Some of the most memorable routes/places on Jeju-do, in my opinion, are:

- route 18-1 on the the island of Chuja-do - (my favourite)

- The sight of Ilchulbong, when arriving at the plateau in front of it. You instantly go wow!

- Some beaches like for instance the Hwasun Golden Sand Beach (route 10) or the Jungmun Saekdal Beach (route 8). Treat yourself to a night at the Hyatt Regency, situated at the end of Jungmun Beach. You won’t regret it. I didn’t.

- route 14-1 to the O’Sulloc Green Tea fields. Don’t miss to try their delights, like the green tea ice cream and cakes.

- For those who like it quiet and in a natural setting, I recommend route 7-1, walking past the rice fields in the crater of the volcano. I was impressed walking in a crater, which is still identifiable as such.

- The beauty of the Olle comprises a few stretches of native forests that they say, it is easy to get lost and not recommended to enter late afternoon. Indeed, in some parts there is no mobile phone connection.


Talking about getting lost on the Olle: that is near impossible thanks to the thousands of blue and orange ribbons on the way, yet once I walked in a circle for maybe half an hour.
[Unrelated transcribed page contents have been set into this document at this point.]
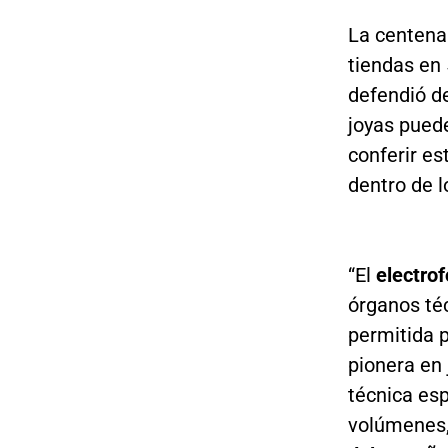
La centena
tiendas en 
defendió d
joyas pued
conferir es
dentro de l
“El
electro
órganos té
permitida p
pionera en 
técnica es
volúmenes, 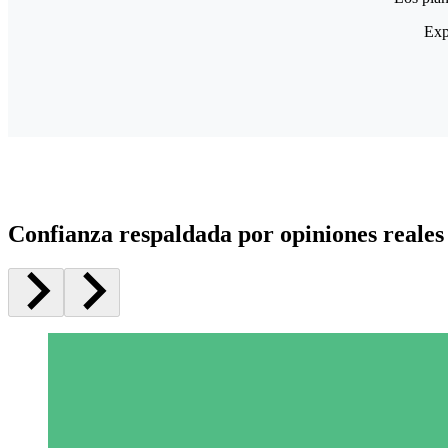
Exp
Confianza respaldada por opiniones reales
That was in one of the Gotjawal (native Jeju forest). I recommend that right at the start of your Olle you download an app called NAVER.


I recall route 9 as being one of the most difficult routes. Short but with steep ups and downs. Yet the lookouts, the sights by the sea, are worth the effort. On route 9 I missed the mid-way stamp box. Very generally, some of these boxes are easy to miss. One is so much concentrated on walking, i.e. concentrated on not stumbling, breaking a leg or worse. My experience and advice: study each route beforehand try in particular to remember the location of the midway stamp box before you start in the morning.


Talking of morning: avoid starting late, because it can get rather hot and sweaty coming mid-day.


As I hinted at in the beginning, initially I planed and concluded only the routes on Jeju-do. But as I discovered while on the way one can - upon completion of all 26 routes - get a certificate. You then will even be immortalized in their Hall of Fame, as they call it. Considering all this and knowing me, never to stop half way, so to say, I had to find a way to complete the Olle that very same year.


I returned to Tokyo on June 6 (my other “base camp”) and convinced my wife to join me for the remaining 80 plus kilometres, arguing that she ought to see the beauty of the island of Jeju.


On June 12 I was back on Jeju-do, doing route 1-1 on June 13. While you are in Seongsan, don’t miss to go up the Seongsan Ilchulbong, also known as Sunrise Peak. I may not tell this, but if you go up before 8 am, you won’t have to pay the entrance fee. It is anyway better to go early morning, actually should go up and be on top by sunrise ? which explains the name of the peak in English. Go early because later you get plenty of buses with loads of tourists, mainly from the Chinese mainland (that was of course before the outbreak of the corona virus in early 2020).